High Court Rules Zimplats Owes No Royalties in US$7.1 Million ZIMRA Dispute
- Southerton Business Times

- 4 days ago
- 2 min read

By Staff Reporter | Southerton Business Times
HARARE — The High Court has blocked the Zimbabwe Revenue Authority (ZIMRA) from collecting US$7.1 million in disputed mining royalties from Zimbabwe Platinum Mines (Zimplats), ruling that the law did not allow royalties to be charged on matte and concentrate exports before 2022.
In a judgment with major implications for the mining sector, Justice Rodgers Manyangadze ruled that Zimplats, a subsidiary of South Africa’s Impala Platinum (Implats), is not liable to pay royalties on matte and concentrate exported between June 2018 and December 2021.
ZIMRA had assessed the miner for alleged underpayments amounting to ZWL2.03 billion, arguing that royalties should have been calculated on the gross value of refined platinum, even though the company exported intermediate products. The court rejected that argument, saying the law at the time made a clear distinction between fully refined minerals and mineral-bearing products such as matte and concentrate, and crucially, set no royalty rates for the latter.
“The Finance Act does not provide calculation for mineral-bearing products. It only provides calculation for minerals,” Justice Manyangadze ruled.
He added that matte and concentrate “cannot attract the same royalties as minerals that have gone through the refinery process.”
Why the law mattered
At the centre of the case was how Zimbabwe’s Finance Act was worded before amendments that took effect on January 1, 2022. During the disputed period, the law prescribed royalty rates only for minerals that had already been fully processed. Justice Manyangadze relied heavily on a Supreme Court precedent, ZIMRA v ZIMASCO (SC 79/13), which held that chrome concentrates and ferrochrome could not be taxed before royalty rates were clearly set.

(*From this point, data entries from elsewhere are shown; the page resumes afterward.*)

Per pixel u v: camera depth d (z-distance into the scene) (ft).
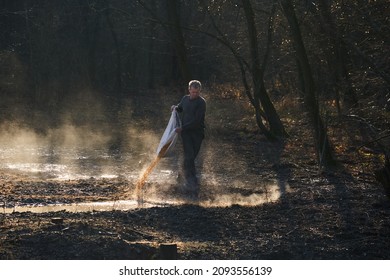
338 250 30.60
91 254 27.78
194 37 129.59
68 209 40.73
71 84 133.18
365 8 45.65
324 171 54.95
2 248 28.12
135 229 33.24
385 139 47.24
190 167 47.75
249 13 74.79
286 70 92.02
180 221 35.96
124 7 145.38
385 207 41.27
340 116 48.67
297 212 39.29
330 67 60.18
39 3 130.93
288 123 84.48
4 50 123.85
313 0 59.06
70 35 140.26
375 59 46.96
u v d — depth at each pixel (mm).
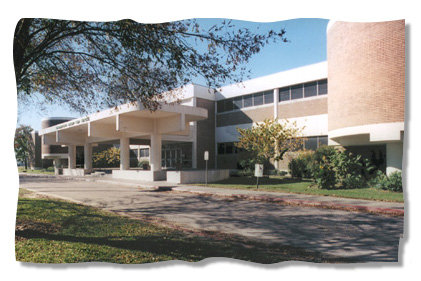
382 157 13523
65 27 6898
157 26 6293
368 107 11289
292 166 18984
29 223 6285
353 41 11938
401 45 10406
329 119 14000
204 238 5523
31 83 8367
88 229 5957
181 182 16547
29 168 39750
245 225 6695
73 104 8688
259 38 5992
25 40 6027
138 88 7918
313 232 6094
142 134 21234
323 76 20781
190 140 27359
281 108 23391
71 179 23312
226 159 27891
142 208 8969
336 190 11836
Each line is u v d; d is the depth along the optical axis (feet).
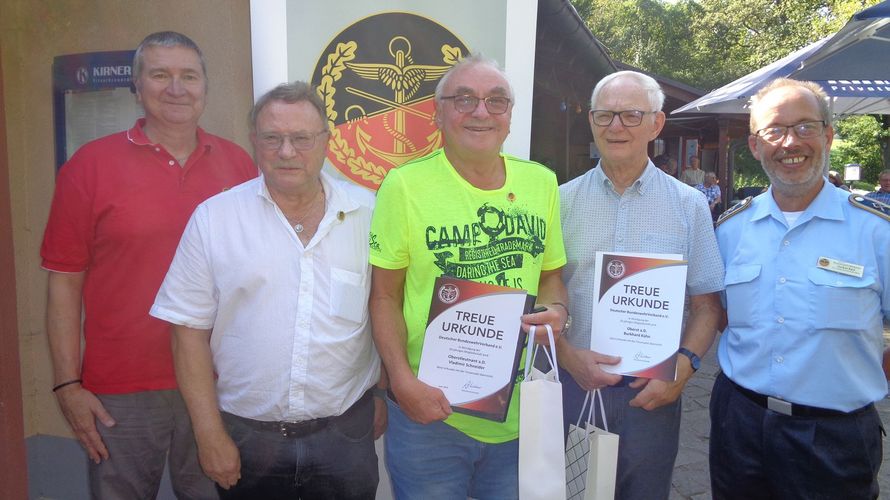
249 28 8.27
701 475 12.12
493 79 5.76
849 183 67.00
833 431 6.29
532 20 8.21
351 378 6.17
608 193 6.97
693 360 6.73
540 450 5.57
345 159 8.07
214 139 7.34
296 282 5.79
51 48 9.12
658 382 6.48
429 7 8.04
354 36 7.93
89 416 6.93
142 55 6.63
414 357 6.11
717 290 6.89
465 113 5.74
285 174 5.62
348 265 6.00
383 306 6.08
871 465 6.37
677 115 38.65
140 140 6.68
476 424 6.17
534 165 6.45
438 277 5.80
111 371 6.89
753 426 6.73
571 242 7.06
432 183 5.98
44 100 9.34
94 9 8.77
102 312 6.82
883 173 30.07
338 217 5.98
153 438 7.18
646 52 106.01
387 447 6.55
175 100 6.61
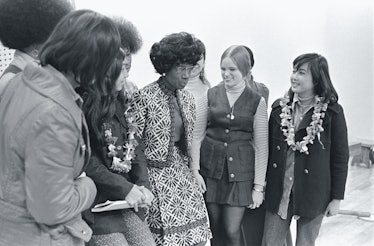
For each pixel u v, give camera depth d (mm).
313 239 2178
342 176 2082
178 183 1821
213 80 5023
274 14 4953
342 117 2057
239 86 2178
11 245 1149
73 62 1103
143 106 1729
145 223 1634
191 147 1983
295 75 2039
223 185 2176
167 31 4820
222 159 2162
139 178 1637
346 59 5074
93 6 4484
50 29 1380
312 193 2066
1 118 1130
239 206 2178
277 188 2160
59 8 1398
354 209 3600
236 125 2156
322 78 1998
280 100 2170
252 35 4992
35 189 1050
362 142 4797
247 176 2170
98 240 1488
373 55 4980
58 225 1154
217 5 4902
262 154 2186
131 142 1589
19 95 1114
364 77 5074
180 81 1745
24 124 1061
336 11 4973
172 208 1781
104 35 1115
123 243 1516
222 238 2324
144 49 4750
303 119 2084
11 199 1123
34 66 1145
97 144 1467
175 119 1809
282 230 2225
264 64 5059
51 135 1043
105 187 1467
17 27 1358
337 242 3014
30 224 1134
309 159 2070
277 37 4992
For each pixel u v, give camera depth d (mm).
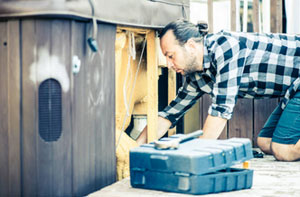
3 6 1552
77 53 1634
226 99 2205
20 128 1584
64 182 1607
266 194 1734
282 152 2527
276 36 2531
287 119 2527
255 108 3193
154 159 1707
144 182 1781
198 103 3234
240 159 1830
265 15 3752
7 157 1618
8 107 1597
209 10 3285
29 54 1563
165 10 2318
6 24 1584
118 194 1722
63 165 1602
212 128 2199
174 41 2229
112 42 1895
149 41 2324
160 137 2650
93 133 1761
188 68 2305
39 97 1569
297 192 1775
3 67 1603
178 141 1767
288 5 3559
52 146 1579
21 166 1591
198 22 2334
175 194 1697
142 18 2094
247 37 2426
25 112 1576
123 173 2189
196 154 1646
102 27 1807
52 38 1558
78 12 1591
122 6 1918
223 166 1736
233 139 1931
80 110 1660
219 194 1718
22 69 1574
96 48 1717
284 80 2523
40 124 1574
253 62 2438
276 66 2479
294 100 2521
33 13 1523
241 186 1798
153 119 2363
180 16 2486
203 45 2289
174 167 1676
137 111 2645
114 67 1916
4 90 1606
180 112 2682
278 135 2549
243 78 2461
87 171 1726
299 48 2520
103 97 1833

That ruling, he said, was binding.
“In matters of taxation, no tax or royalty can be imposed without clear and express statutory authority,” the Supreme Court held — a principle the judge said was decisive in the Zimplats case.
ZIMRA’s retroactive argument fails
ZIMRA attempted to rely on a 2025 amendment to the Finance Act, which retrospectively expanded the definition of “mineral” to include mineral-bearing products dating back to 2010.
The court dismissed the move, warning that definitions alone do not create a tax obligation.
“As no rate had been fixed for such products at the relevant time, the retrospective amendment cannot impose an obligation that did not previously exist,” the court ruled.
As a result, ZIMRA’s assessed royalty shortfalls and penalties fall away entirely.
Zimplats was represented by Advocate Thabani Mpofu, while Samuel Banda appeared for ZIMRA.
What This Means for Miners
If you exported matte or concentrate before January 2022, this ruling is significant.
The High Court has confirmed that:
Royalties cannot be charged unless the law clearly sets a rate
Intermediate products were not taxable under the pre-2022 law
Retrospective legal changes cannot create new debts
However, miners should note that the law changed in 2022, and mineral-bearing products are now expressly covered.